Du poète HORACE, cette ode qu'il dédia à son ami DELLIUS

"Souviens-toi, cher DELLIUS, de conserver une âme toujours égale, qui ne s'altère point dans l'adversité, et qui ne s'enivre point d'un fol orgueil dans la prospérité : car tu mourras, soit que tu aies consummé ta vie dans la tristesse, soit qu'aux jours de fête, couché à l'écart sur le gazon, tu aies noyé tes soucis dans un Falerne (NDT : un vin réputé) du fond du caveau. [...]
Il faudra quitter ce parc, formé de tant d'acquisitions réunies, ce palais, cette maison de campagne que le Tibre vient baigner de ses eaux dorées ; il faudra les quitter ; et ces richesses accumulées seront la proie d'un héritier. Que tu soies riche, issu de l'antique INACHUS, ou que, pauvre et du sang le plus vil, tu n'aies sur la terre d'autre abri que les cieux, il n'importe : regarde-toi comme une victime dévouée à l'impitoyable Achéron (NDT : une déité des enfers). Nous courons tous vers le même terme ; le sort des mortels s'agite dans l'urne fatal ; tôt ou tard, il doit en sortir, et nous embarquer pour un exil éternel."
[In
HORACE.
Odes. Livre II, IIIe ode. A Dellius.
Traduction par M. René BINET.
A Paris, chez DETREZ, Neveu et successeur de M. COLAS, Libraire, place Sorbonne (sic), n°4, 1816. (Je possède les deux volumes de cette très belle traduction.)]
Le traducteur, fort justement, met en titre de cette ode "Que l'idée de la mort doit nous attacher à jouir des biens de la vie sans nous y attacher".
HORACE a de la vie une vision assez mélancolique. Il y manque en effet l'espérance qui donne tant de force aux paroles de Jésus. Mais tout de même, il y a bien du vrai dans ce message désabusé. Il me semble qu'il a une grande portée politique et qu'il devrait conduire à la modération tous ceux que brûle le désir de posséder, d'accumuler, de gagner de l'argent, et à la fermeté d'âme jointe à l'exigence de la justice, tous ceux que la pauvreté accable, qui crient famine, cherchent un toit, veulent pouvoir loger leur famille, et gagner dignement leur vie par leur travail. Oui, il me semble que l'antique poète nous invite à rentrer en nous-même pour qu'enfin notre coeur connaisse la vanité de tous ces hochets, d'un côté, et la nécessité de partager nos richesses avec ceux qui n'ont rien de l'autre. Et s'il parvient à plus encore, que je ne dirai pas, alors son passage sur terre n'aura pas été inutile.

lundi 4 février 2008

Gogos bis

On continue de taper sur le bouc émissaire idéal que serait le jeune trader Jérôme KERVIEL. C'est paraît-il un génie de l'informatique, qui a pu bluffer quelques centaines de personnes attachées au contrôle des opérations de compensation et d'investissement sur les produits dérivés.

▬▬▬▬▬▬

_Consigne écrite A_. D'après l'extrait source, qui a traduit l'ode d'Horace adressée à Dellius ?
_Consigne écrite B_. Poursuivez l'extrait source, qui passe de l'ode d'Horace au trader Jérôme Kerviel, en reprenant juste après sa dernière phrase.
Les entrées n'ont aucun lien avec l'extrait source.

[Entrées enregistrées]
▬▬▬▬▬▬

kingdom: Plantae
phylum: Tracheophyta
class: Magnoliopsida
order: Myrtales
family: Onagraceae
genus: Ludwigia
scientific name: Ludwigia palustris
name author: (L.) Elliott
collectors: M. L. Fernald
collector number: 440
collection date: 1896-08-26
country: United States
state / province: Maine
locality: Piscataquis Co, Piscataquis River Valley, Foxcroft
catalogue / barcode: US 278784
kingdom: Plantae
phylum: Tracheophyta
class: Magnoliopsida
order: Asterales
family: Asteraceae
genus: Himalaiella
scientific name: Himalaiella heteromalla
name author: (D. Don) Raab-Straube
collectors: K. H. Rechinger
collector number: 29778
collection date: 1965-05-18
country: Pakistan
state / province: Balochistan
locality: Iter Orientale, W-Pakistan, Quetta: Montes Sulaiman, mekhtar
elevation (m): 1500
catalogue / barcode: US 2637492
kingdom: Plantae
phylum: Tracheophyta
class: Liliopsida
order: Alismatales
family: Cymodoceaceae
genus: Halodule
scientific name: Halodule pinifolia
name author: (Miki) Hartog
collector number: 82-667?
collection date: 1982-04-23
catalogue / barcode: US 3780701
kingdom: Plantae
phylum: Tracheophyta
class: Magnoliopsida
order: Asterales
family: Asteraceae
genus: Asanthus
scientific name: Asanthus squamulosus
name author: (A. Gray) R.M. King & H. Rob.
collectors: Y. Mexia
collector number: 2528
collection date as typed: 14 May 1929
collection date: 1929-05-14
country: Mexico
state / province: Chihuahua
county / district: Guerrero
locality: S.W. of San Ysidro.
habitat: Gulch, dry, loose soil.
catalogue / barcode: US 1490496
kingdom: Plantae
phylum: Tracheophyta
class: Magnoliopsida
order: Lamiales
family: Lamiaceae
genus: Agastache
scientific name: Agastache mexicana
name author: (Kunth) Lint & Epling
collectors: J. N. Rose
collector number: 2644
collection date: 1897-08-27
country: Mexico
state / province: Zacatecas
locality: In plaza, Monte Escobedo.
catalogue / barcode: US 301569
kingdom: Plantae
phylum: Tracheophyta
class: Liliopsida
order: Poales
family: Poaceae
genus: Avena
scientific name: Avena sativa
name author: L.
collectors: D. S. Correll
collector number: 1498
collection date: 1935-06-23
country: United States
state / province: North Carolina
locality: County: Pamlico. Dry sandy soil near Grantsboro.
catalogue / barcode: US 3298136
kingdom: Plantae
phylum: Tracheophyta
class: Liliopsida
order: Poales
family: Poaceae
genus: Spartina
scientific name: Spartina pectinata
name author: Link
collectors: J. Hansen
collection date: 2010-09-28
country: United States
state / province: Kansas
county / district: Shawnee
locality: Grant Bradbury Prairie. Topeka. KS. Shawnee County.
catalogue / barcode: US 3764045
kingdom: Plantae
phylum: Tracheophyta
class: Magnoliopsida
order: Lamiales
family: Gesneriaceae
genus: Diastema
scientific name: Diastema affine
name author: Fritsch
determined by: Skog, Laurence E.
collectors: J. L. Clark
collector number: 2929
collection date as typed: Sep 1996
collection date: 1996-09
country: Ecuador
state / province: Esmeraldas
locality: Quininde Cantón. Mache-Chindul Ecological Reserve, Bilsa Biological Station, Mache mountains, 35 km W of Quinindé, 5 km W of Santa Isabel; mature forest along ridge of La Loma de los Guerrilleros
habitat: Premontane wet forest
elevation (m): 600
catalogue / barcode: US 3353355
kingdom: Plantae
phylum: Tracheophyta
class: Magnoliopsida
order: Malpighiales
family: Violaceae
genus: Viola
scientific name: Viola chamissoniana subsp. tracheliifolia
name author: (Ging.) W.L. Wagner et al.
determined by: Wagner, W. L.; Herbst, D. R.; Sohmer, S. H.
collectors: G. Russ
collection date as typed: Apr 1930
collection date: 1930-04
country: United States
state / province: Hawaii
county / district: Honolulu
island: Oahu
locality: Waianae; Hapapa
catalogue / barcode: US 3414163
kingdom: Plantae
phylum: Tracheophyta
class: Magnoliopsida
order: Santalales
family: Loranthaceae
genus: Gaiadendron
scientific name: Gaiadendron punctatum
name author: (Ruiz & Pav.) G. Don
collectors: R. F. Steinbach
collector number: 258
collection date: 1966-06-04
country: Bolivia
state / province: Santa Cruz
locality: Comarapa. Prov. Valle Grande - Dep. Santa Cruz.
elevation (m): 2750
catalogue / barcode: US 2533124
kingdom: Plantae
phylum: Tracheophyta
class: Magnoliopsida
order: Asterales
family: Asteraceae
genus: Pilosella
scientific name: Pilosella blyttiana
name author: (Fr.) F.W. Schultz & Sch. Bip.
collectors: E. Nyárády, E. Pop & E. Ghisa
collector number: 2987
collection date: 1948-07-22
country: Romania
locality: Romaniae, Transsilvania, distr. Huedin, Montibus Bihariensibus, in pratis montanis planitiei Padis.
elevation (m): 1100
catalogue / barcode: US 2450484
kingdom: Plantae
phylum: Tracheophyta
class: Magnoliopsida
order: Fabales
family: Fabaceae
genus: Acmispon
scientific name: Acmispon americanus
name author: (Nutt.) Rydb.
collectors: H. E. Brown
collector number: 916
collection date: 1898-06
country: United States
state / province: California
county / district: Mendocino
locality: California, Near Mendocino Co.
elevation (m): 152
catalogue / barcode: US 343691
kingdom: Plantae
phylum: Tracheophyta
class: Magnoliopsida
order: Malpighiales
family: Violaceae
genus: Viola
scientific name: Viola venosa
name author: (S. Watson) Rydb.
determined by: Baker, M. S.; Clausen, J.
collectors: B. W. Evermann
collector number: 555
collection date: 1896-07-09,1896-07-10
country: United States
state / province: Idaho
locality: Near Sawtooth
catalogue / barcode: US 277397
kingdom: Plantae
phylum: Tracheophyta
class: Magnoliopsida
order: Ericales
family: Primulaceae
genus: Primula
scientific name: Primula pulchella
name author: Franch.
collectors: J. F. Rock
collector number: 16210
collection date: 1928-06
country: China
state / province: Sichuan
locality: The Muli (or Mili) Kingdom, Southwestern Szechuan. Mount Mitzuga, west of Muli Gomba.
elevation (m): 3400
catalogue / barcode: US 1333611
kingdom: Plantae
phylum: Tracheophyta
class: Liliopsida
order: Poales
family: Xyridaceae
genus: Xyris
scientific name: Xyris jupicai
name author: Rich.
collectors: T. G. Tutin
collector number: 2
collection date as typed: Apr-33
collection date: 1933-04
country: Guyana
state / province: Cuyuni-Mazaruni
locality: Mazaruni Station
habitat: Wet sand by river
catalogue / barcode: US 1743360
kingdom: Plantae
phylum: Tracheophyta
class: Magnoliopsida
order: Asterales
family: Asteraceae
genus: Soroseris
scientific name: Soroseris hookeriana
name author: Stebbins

▬▬▬▬▬▬

_Réponse attendue A_. M. René Binet.

_Réponse attendue B_.
Mais tout de même il faut savoir qu'un autre trader de la Société Générale avait mis fin à ses jours en 2007 après avoir perdu plusieurs millions d'euros dans des opérations qu'il avait entreprises sans l'aval de sa hiérarchie. Dès juin 2007, par conséquent, l'attention des dirigeants et des contrôleurs devaient être attirées par ces errements. Si elle l'a été sans qu'aucune mesure n'ait été prise ultérieurement pour empêcher de telles dérives, on peut l'expliquer de deux façons : (a) les responsables de la banque espéraient se refaire une santé dans des opérations spéculatives qu'ils jugeaient juteuses financièrement ; (b) les responsables de la banque n'ont pas pris les dispositions utiles pour renforcer les contrôles.
Mais tout de même, dès novembre 2007, EUREX, une filiale des opérateurs boursiers allemand Deutsche Börse et suisse SWX aurait mis la Société Générale en garde sur ses positions particulièrement spéculatives prises sur ces marchés lesquels justement était le champ de travail de Jérôme KERVIEL.
Comme le dit un dirigeant chrétien d'entreprise : "Parce qu'elle privilégie à l'excès le profit, les rémunérations individuelles, l'économie financière provoque parfois une perte de repères". Personnellement j'aurais supprimé les mots "à l'excès" et "parfois". Il n'est tout simplement pas possible de traiter l'argent comme une marchandise. Quand un spéculateur gagne, il y a nécessairement un perdant quelque part, lequel peut être ruiné par les manoeuvres tordues d'un combinard. Et cela n'est pas admissible. Le seul argent honnête est celui que l'on gagne par son travail, ou en rétribution du service que constitue l'investissement de ses économies personnelles dans une entreprise. Le capitalisme ne se justifie que si les titres sont au nom du porteur et qu'ils demeurent incessibles définitivement ou en tout cas pendant une durée raisonnable et qui ne peut être inférieure à quelques années. Espérer gagner de l'argent en spéculant à court termes sur les actions est immoral. Point. Je sais que je risque de peiner quelques uns de mes lecteurs. Là n'est pas mon but. Il est de faire réfléchir sur les conséquences économiques de ses choix.